XMML, the eXploration and Mining Markup Language, is an XML based encoding for geoscience and exploration information. It is intended to support exchange of exploration information in a wide variety of contexts. This includes exchange
  • between software packages on the desktop,
  • between users and organisations,
and must be compatible with http.

Since XML is a plain-text format within which the tags provide a degree of internal documentation, it is highly suitable for archival use (transfer across time ...). Software required to interpret XML documents at a basic level will be more reliably available many times longer than the (versions of) application software required for most proprietary formats. Furthermore, the GML idiom used by XMML ensures that a certain amount of "schema-level" information is present in the data instance (all objects are clearly labelled with their data-type, as well as their role in context) which reinforces this portability.

XMML has been designed on the premise that exploration data is essentially geospatial, so there are benefits in using an implementation framework that is aligned with other geospatial information systems.

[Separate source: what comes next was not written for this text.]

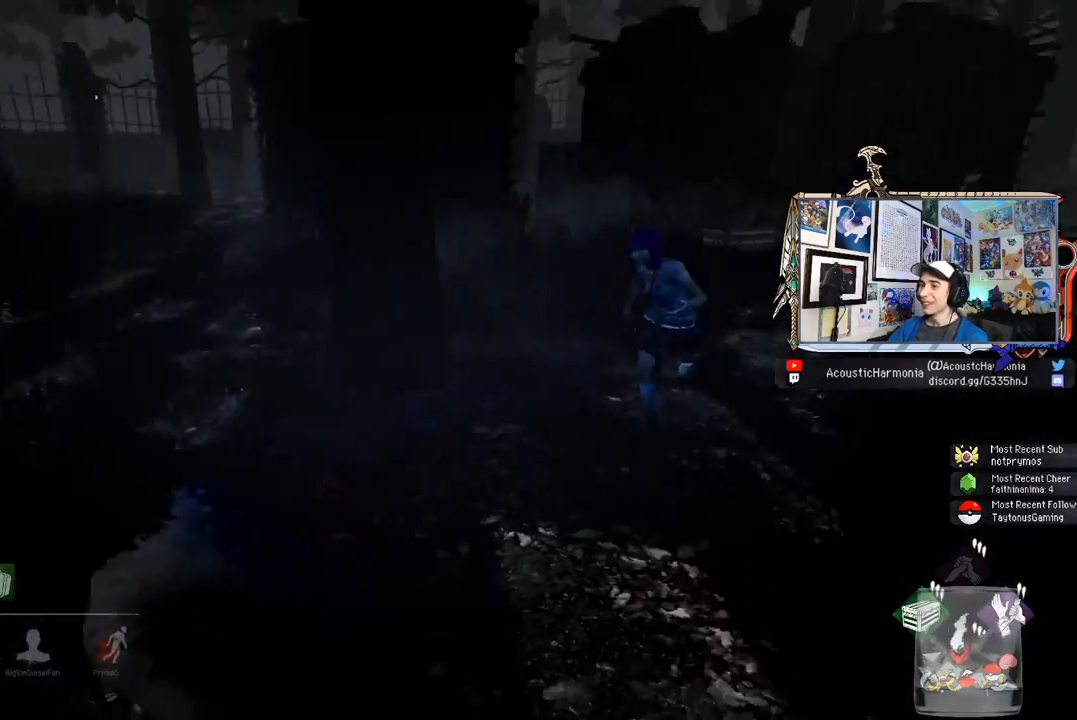
{"keys": ["a", "shift"], "mouse": [], "events": [[483, "s", "up"]]}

The XMML implementation is based on Geography Markup Language (GML), developed by Open GIS Consortium (OGC) and currently undergoing standardisation as ISO 19136. By choosing this basis the following are obtained:
  1. a basic meta-model, based on features, properties, objects and values
  2. a regular XML encoding pattern used to serialise instances conforming to the meta-model
  3. inheritance of a large number of utility components, particularly concerning geometry, topology, temporal, coordinate reference systems, which therefore do not have to be re-invented
  4. conformance with standards from the ISO 19100 series
  5. compatibility with the OGC Web Feature Service (WFS) interface
  6. potential for integration with data expressed in other GML-based languages
  7. compatibility with national Spatial Data Infrastructures
  8. widespread availability of basic processing tools and software components, particularly for transformation to legacy formats, and styling for portrayal and reports.

XMML itself will be standardised through the IUGS Commission on Geoscience Information. The XMML code is freely available from the website http://www.seegrid.csiro.au/xmml.

Development Methodology

The development of XMML is sponsored by a number of mining and service companies and agencies (see ProjectSponsors and acknowledgement at the foot of this page). Priorities are determined through sponsor requests and feedback. The requirements for specific feature types have been primarily based on existing models supplied by the sponsors, often as implied by file format definitions and illustrated by sample instances.

The design process involved iterating between prototype XML instances and WXS schemas. The instances were inspected to ensure that the information content was complete relative to the supplied samples, and also distributed to the interested sponsors for feedback. The schemas were required to
  1. effectively validate the sample instances
  2. be suitably modularised, so that
    • useful generalisation and specialisation relationships were captured
    • components common to several feature types were effectively factored out and re-used

As an additional test of the integrity and consistency of the models, most have been converted to UML class diagrams, following the methodology described in the GML 3.1 specification.

Further development of XMML is being pursued in collaboration with the SEEGrid initiative, the AEON network, and the IUGS/CGI Working Group on Data Model Collaboration.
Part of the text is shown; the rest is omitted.